My wife and I were genuinely in love with each other and although she is no longer here, my love for her has not changed at all. We used to have weekly "dates" and they could be as fancy as going to the theater to enjoy the symphony or an opera or as simple and warm as taking a walk in the woods near our neighborhood. We also went to dinner many times without our children; it was just for us to enjoy each others company. I loved those moments! How sublime it was!
When we watched a film, or a documentary together we weren't just watching movies together, we sat side by side skin-to-skin holding hands like two little children loving each other tenderly, or I would massage her feet or be resting my head on her thigs; I loved that!

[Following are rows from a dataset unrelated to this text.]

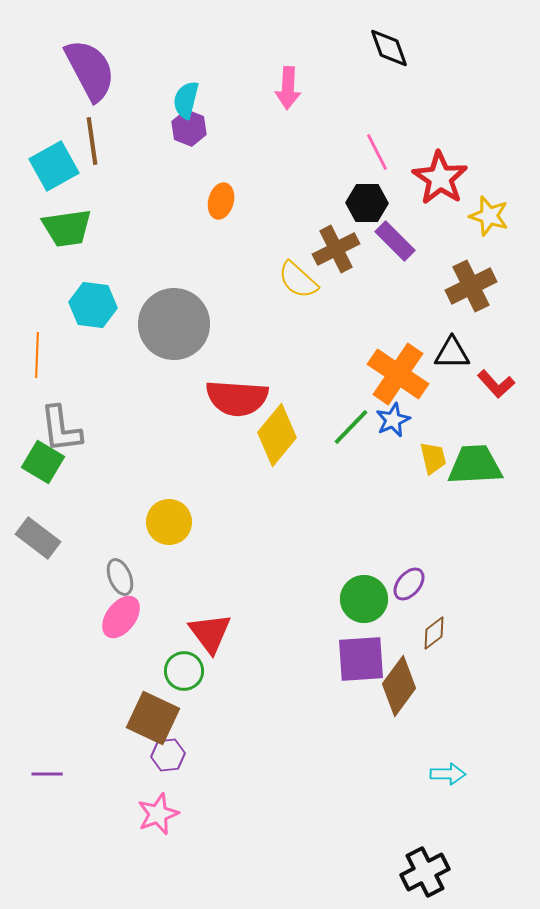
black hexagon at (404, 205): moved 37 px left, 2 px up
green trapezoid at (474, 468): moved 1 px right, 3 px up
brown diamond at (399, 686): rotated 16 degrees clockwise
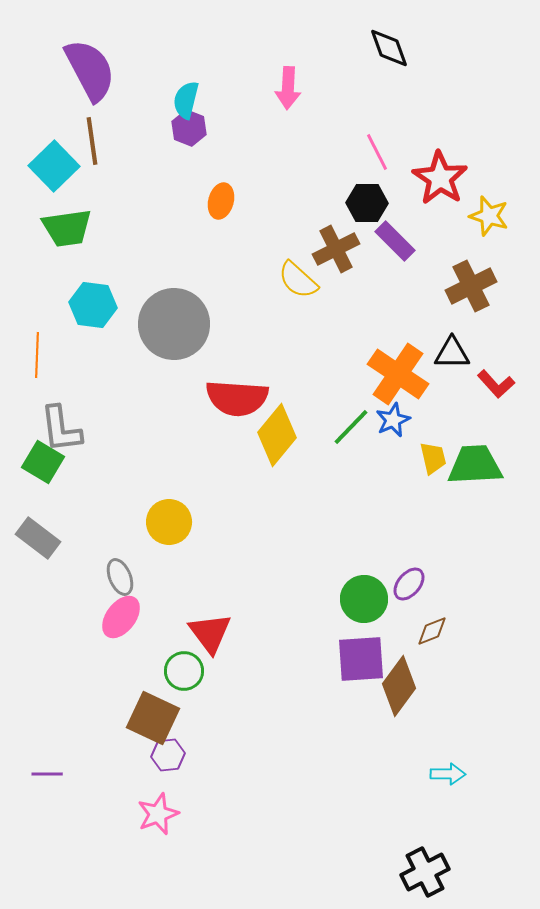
cyan square at (54, 166): rotated 15 degrees counterclockwise
brown diamond at (434, 633): moved 2 px left, 2 px up; rotated 16 degrees clockwise
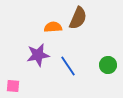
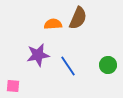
orange semicircle: moved 3 px up
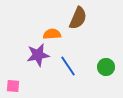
orange semicircle: moved 1 px left, 10 px down
green circle: moved 2 px left, 2 px down
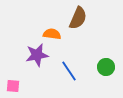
orange semicircle: rotated 12 degrees clockwise
purple star: moved 1 px left
blue line: moved 1 px right, 5 px down
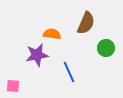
brown semicircle: moved 8 px right, 5 px down
green circle: moved 19 px up
blue line: moved 1 px down; rotated 10 degrees clockwise
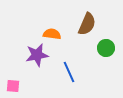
brown semicircle: moved 1 px right, 1 px down
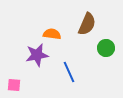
pink square: moved 1 px right, 1 px up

Our intimacy had everything a man and a woman can do to feel loved, without limits, free. We also enjoyed having fun and tender moments. We joked with our children saying, "Mom and Dad are having a romantic shower! Please don't bother us!!!" - "Disgusting!" they would shout.
Those showers were special! She liked very hot showers; me not so much, but I would get used to the hot water after a couple of minutes. We took turns bathing our bodies, every inch, and then we would fuse in a long hug as the hot water ran through our bodies. How can I forget that?
Did we have dark days? Yes, of course we did but we never question our feelings for each other and we always worked at listening and understanding one another. This was our secret, besides I thought that she was the most beautiful person in the world! Every love relationship needs to be maintain, take care of; it is like a tree, with no water, nutrients the tree will die. Our tree was very healthy when she started her journey into the next life.
Christina and I always did something special on our anniversary. On that special day of the year we would go to Cypress Mountain or Manning Provincial Park for a long walk in the snow. After our walk we would have dinner either at a restaurant or we would cook something really special. Last year we went to Manning Park, so this year I will recreate that walk as a tribute to her memory and the love I feel for her.